Measurement of blood electrolytes can reveal a high sodium level (hypernatremia as dehydration develops). Urinalysis demonstrates dilute urine with a low specific gravity. Urine osmolarity and electrolyte levels are typically low.
Fluid deprivation tests helps determine what the causes are of do DI whether it is by:
- excessive intake of fluid
- a defect in ADH production
- a defect in the kidneys’ response to ADH
This test measures changes in body weight, urine output, and urine composition when fluids are withheld and as dehydration occurs.
The body’s normal response to dehydration is to concentrate urine and conserve water, so urine becomes more concentrated and urination becomes less frequent.
People with DI continue will tend to pass large amount of dilute urine in spite of not drinking any fluids. Sometimes measuring blood levels of ADH during this test is also necessary.
How to distinguish between the main forms of DI
- To distinguish between the main forms, desmopressin stimulation is also used; desmopressin can be taken by injection, a nasal spray, or a tablet.
- While taking desmopressin, you should drink fluids or water only when thirsty and not at other times, as this can lead to sudden fluid accumulation in the central nervous system.
- If desmopressin reduces urine output and increases osmolarity, the pituitary production of ADH is deficient, and the kidney responds normally.
- If the DI is due to renal pathology, desmopressin does not change either urine output or osmolarity.
- If central DI is suspected, testing of other hormones of the pituitary, as well as magnetic resonance imaging (MRI), is necessary to discover if a disease process (such as a prolactinoma, or histiocytosis, syphilis, tuberculosis or other tumor or granuloma) is affecting pituitary function.
- Most people with this form have either experienced past head trauma or have stopped ADH production for an unknown reason.
- Habit drinking (in its severest form termed psychogenic polydipsia) is the most common imitator of diabetes insipidus at all ages.
- While many adult cases in the medical literature are associated with mental disorders, most people with habitual polydipsia have no other detectable disease.
- The distinction is made during the water deprivation test, as some degree of urinary concentration above isosmolar is usually obtained before the patient becomes dehydrated.
There are several forms of DI:
- Dipsogenic – is due to a defect or damage to the thirst mechanism, which is located in the hypothalamus. This defect results in an abnormal increase in thirst and fluid intake that suppresses ADH secretion and increases urine output.
- Gestational – occurs during pregnancy. While all pregnant women produce vasopressinase in the placenta, which breaks down ADH, this can assume extreme forms in GDI. Diabetes insipidus is also associated with some serious diseases of pregnancy. These are pre-eclampsia, HELLP Syndrome and Acute fatty liver of pregnancy.
Treatment of DI
People with DI need to be properly hydrated as they may become dehydrated very easily.
Treatment with drugs
Central DI and gestational DI respond to desmopressin. Carbamazepine, an anti-convulsive medication, has also had some success in this type of DI.
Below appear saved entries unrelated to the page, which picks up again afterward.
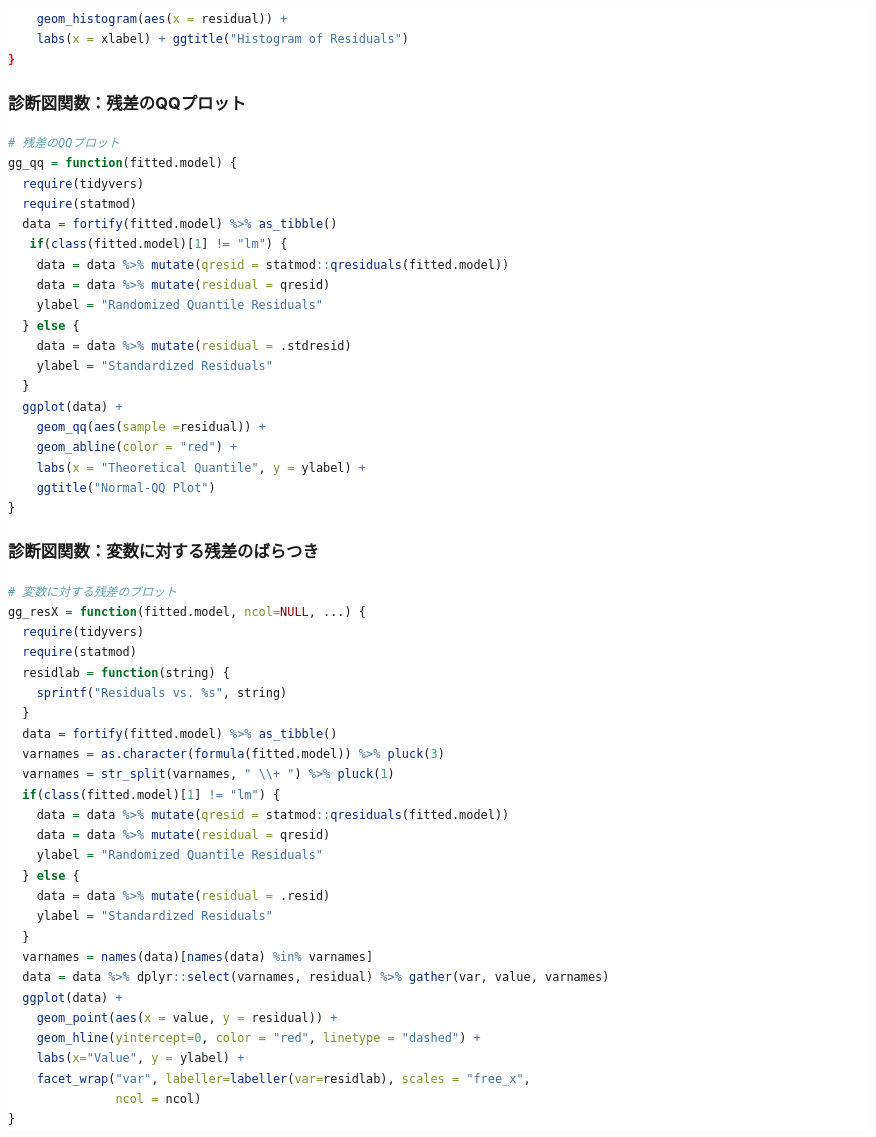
 ```r
    geom_histogram(aes(x = residual)) +
    labs(x = xlabel) + ggtitle("Histogram of Residuals")
}
```

### 診断図関数：残差のQQプロット


```r
# 残差のQQプロット
gg_qq = function(fitted.model) {
  require(tidyvers)
  require(statmod)
  data = fortify(fitted.model) %>% as_tibble()
   if(class(fitted.model)[1] != "lm") {
    data = data %>% mutate(qresid = statmod::qresiduals(fitted.model))
    data = data %>% mutate(residual = qresid)
    ylabel = "Randomized Quantile Residuals"
  } else {
    data = data %>% mutate(residual = .stdresid)
    ylabel = "Standardized Residuals"
  }
  ggplot(data) +
    geom_qq(aes(sample =residual)) +
    geom_abline(color = "red") +
    labs(x = "Theoretical Quantile", y = ylabel) +
    ggtitle("Normal-QQ Plot")
}
```

### 診断図関数：変数に対する残差のばらつき


```r
# 変数に対する残差のプロット
gg_resX = function(fitted.model, ncol=NULL, ...) {
  require(tidyvers)
  require(statmod)
  residlab = function(string) {
    sprintf("Residuals vs. %s", string)
  }
  data = fortify(fitted.model) %>% as_tibble()
  varnames = as.character(formula(fitted.model)) %>% pluck(3)
  varnames = str_split(varnames, " \\+ ") %>% pluck(1)
  if(class(fitted.model)[1] != "lm") {
    data = data %>% mutate(qresid = statmod::qresiduals(fitted.model))
    data = data %>% mutate(residual = qresid)
    ylabel = "Randomized Quantile Residuals"
  } else {
    data = data %>% mutate(residual = .resid)
    ylabel = "Standardized Residuals"
  }
  varnames = names(data)[names(data) %in% varnames]
  data = data %>% dplyr::select(varnames, residual) %>% gather(var, value, varnames)
  ggplot(data) + 
    geom_point(aes(x = value, y = residual)) +
    geom_hline(yintercept=0, color = "red", linetype = "dashed") +
    labs(x="Value", y = ylabel) +
    facet_wrap("var", labeller=labeller(var=residlab), scales = "free_x",
               ncol = ncol)
}
```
Gestational DI tends to become less active or die down on its own 4 to 6 weeks after labour.
Some women may develop the condition again in subsequent pregnancies. Most cases of gestational DI can be treated with desmopressin. In rare cases, however, an abnormality in the thirst mechanism causes gestational DI, and desmopressin should not be used.
Desmopressin will be ineffective in nephrogenic DI. Instead, the diuretic hydrochlorothiazide (a thiazide diuretic) or indomethacin can improve nephrogenic diabetes insipidus.
Thiazide diuretics are sometimes combined with amiloride to prevent hypokalemia.
Lithium-induced nephrogenic DI may be effectively managed with the administration of amiloride, a potassium-sparing diuretic often used in conjunction with thiazide or loop diuretics.
Thiazide diuretics have been administered for lithium-induced polyuria and nephrogenic diabetes insipidus.
However, recently amiloride has been shown to be a successful treatment for this condition.